Skończyłam jeść mój kawałek pizzy i odsunęłam talerz. On podniósł brew
- Nie będziesz jeść więcej? - potrząsnęłam głową - Dlaczego?
Nie jestem aż tak głodna. Miałam też spory lunch.
    To było totalne kłamstwo. Miałam normalny lunch. Po prostu miałam tego wszystkiego tak dosyć, że nie byłam w stanie zjeść drugiego kawałka.

- Kiedy chcesz wrócić do domu?
Kiedy tylko ty zdecydujesz. Jest mi to obojętne.
- Nie zranię cię, Nino - powiedział, wzdychając lekko, jakby czytał moje myśli - Nie mam takiego zamiaru.
Przepraszam, że ci nie ufam. Nadal pamiętam jak się poznaliśmy.
- Nie sądziłem, że tak zareagujesz - nawiązał i zmarszczył brwi - Dlaczego tak boisz się dotyku? - Zjeżyłam się, szczególnie, gdy posłał mi zbyt ciekawe spojrzenie.
Osobisty powód. Tak po prostu mam.
- Dobrze, dobrze, przepraszam, że zapytałem - przeprosił, ale spięłam się, gdy ponownie zacisnął pięści. Zauważył moją reakcję i zrelaksował się, ale nie podobało mi się, jak jego ciekawe spojrzenie, stało się nieco bardziej podejrzliwe.

- Nina? - usłyszałam delikatny, znajomy głos - To ty?

Eddie.

    Przez moje ciało przepłynęła fala radości i lęku. Uśmiechnęłam się - po raz pierwszy tego wieczoru - i przytaknęłam, machając ręką by przywitać się z nim i jego mamą. Nawet gdy siedziałam, był niższy ode mnie. Mark spoglądał na mnie i Eddiego jakby był zaskoczony, że znam kogoś z poza Anubisa.
Myślałam, że jesteś chory.
- Był - westchnęła pani Miller - Ale zdawał się być całkowicie zdrowy w momencie w którym zasugerowałam pizzę. Magia. - jej ton był sarkastyczny; zaśmiałam się cicho. Oczy Mark'a przybrały wielkość monety.
Cóż, cieszę się, że jest już lepiej.
- Dzięki - odpowiedział Eddie, szczerząc się, ukazując swoje białe mleczaki. Po tym spojrzał na Mark'a, zauważając, że nie jestem sama - Kim pan jest?
- Jestem Mark. Widziałem cię już wcześniej, mały chłopcze. Nie byłeś w Silver Strings gdy tam przyszedłem? - Eddie w końcu rozpoznał go i przytaknął - Miło poznać cię oficjalnie, ale jestem z Niną na tak jakby randce, więc....

Pani Miller zaczęła przepraszać i odciągać syna od nas, ale Eddie wyrwał się.
- Dlaczego jesteś na randce z nim? Mam na myśli, wiem, że Fabian lubi cię, a ty go nie lubisz, ponieważ to powiedział, ale musisz go lubić. Weźmiecie ślub, wiem o tym!

Każdy zamarł ale z zróżnicowanych powodów.
Pani Miller z zakłopotania, Mark ze złości a ja z czystego szoku.

Fabian myśli, że go nie lubię?

- Eddisonie Miller, przeszkadzasz im w randce. Czas na nas.
- Ktoś musi wziąć się za jego dorastanie i wchlastać trochę rozumu w tego chłopca - wymamrotał Mark. Wytrzeszczyłam oczy tak samo jak pani Miller, tylko, że ona wyglądała znacznie groźniej. Po raz pierwszy zrozumiałam co to oznacza 'matka niedźwiedzica'. Mark patrzał na nas z odwagą, nie zważając na nasze wrogie reakcje.
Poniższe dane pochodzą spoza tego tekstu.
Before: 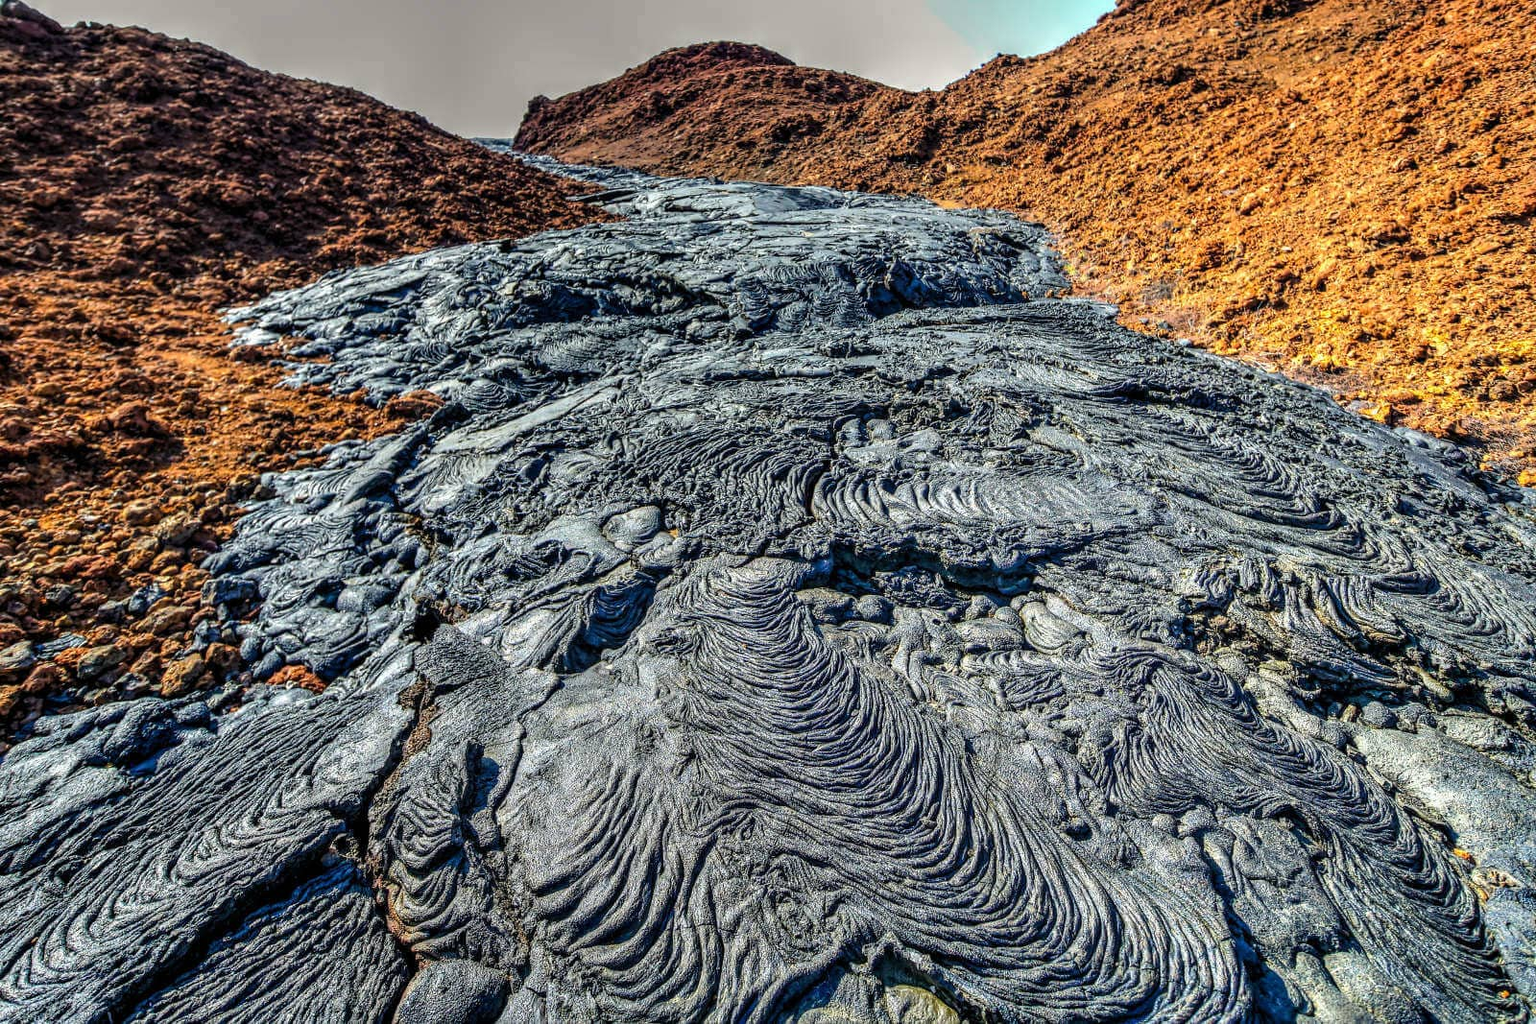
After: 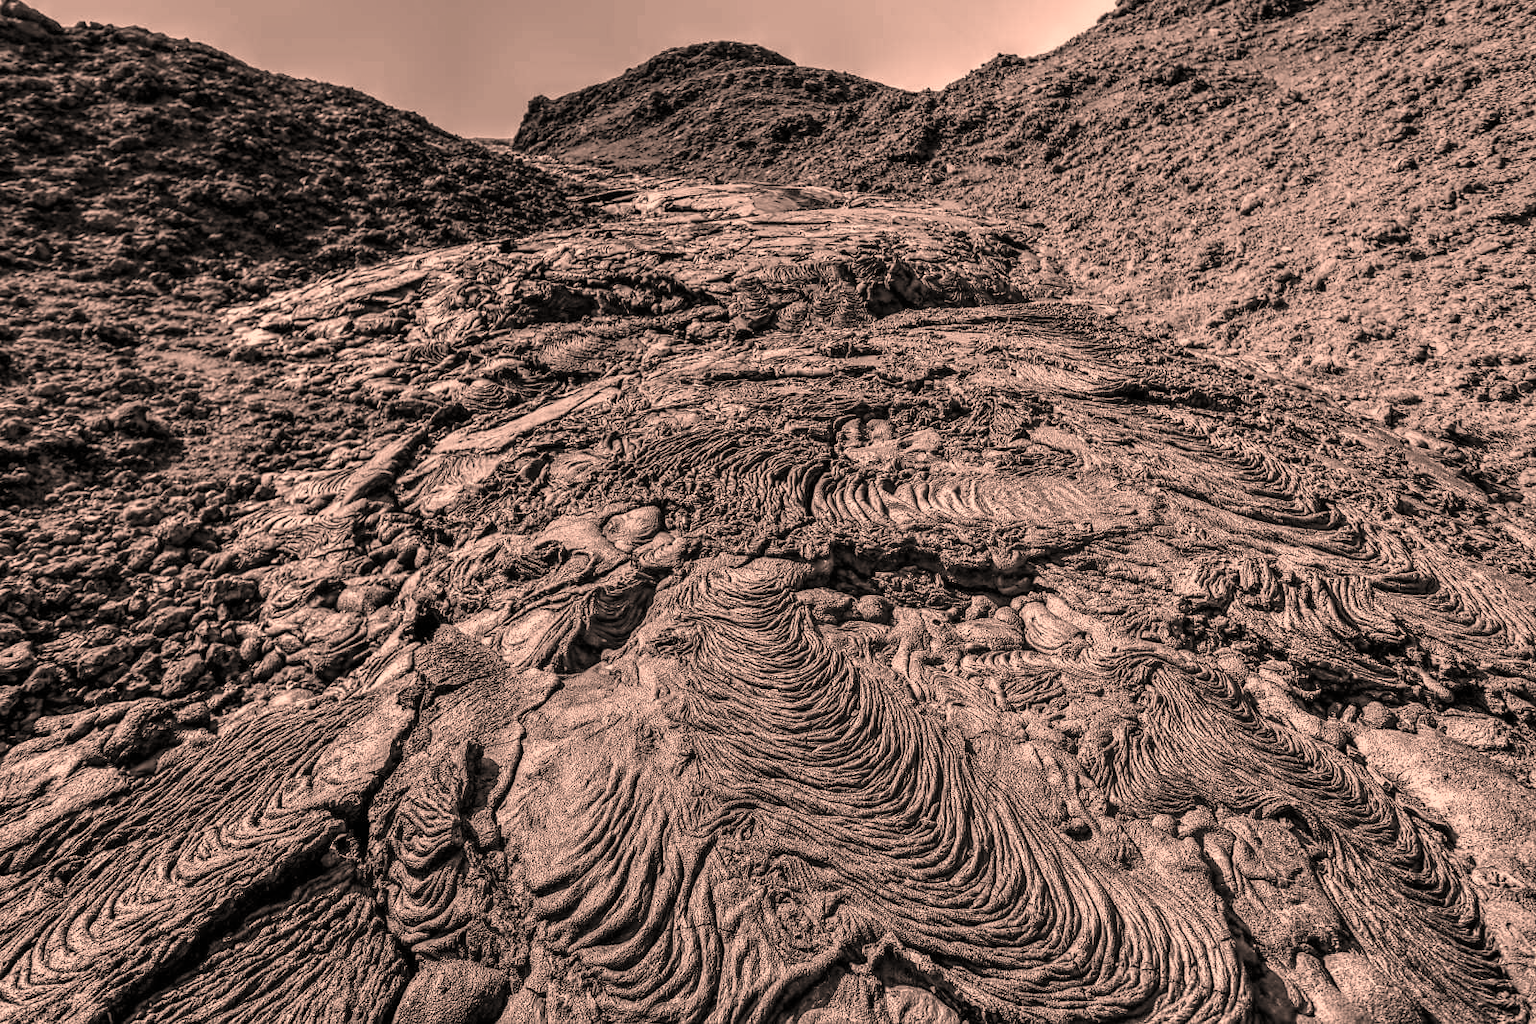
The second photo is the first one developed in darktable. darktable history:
color calibration: output gray [0.267, 0.423, 0.261, 0], illuminant same as pipeline (D50), adaptation none (bypass)
color correction: highlights a* 21.88, highlights b* 22.25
- No co? Nie moja wina, że jesteś nieudolną matką .
- Jeszcze raz nazwij mnie nieudolną matką lub zagroź mojemu synowi, to przekonamy się kto tu dopiero jest nieudolny - warknęła ze złością pani Miller. Mark zadrwił
- Nigdy w życiu nie dałaś mu porządnego lania, co? - nadal był spokojny mimo jej złości, mojego szoku i dezorientacji Eddiego - Ten dzieciak nie potrafi okazać szacunku i ewidentnie ignorował cię i był nieuprzej...-
- On ma 7 lat - przerwała szorstko - Ciągle się uczy. A ty co, 16 lat? Jesteś kurewsko nieuprzejmy, bardziej niż on kiedykolwiek był w swoim życiu - Oczy Eddiego przybrały wielkość monety, gdy padło słowo 'kurewsko' i wybuchł śmiechem, nie zważając na powagę sytuacji.
- Chodź Eddie, wychodzimy. On nie jest wart naszego czasu - obróciła się a potem spojrzała przez ramię - I jeśli wiesz, co jest dla ciebie dobre Nino, zostawisz go. Nie jest wart również i twojego czasu.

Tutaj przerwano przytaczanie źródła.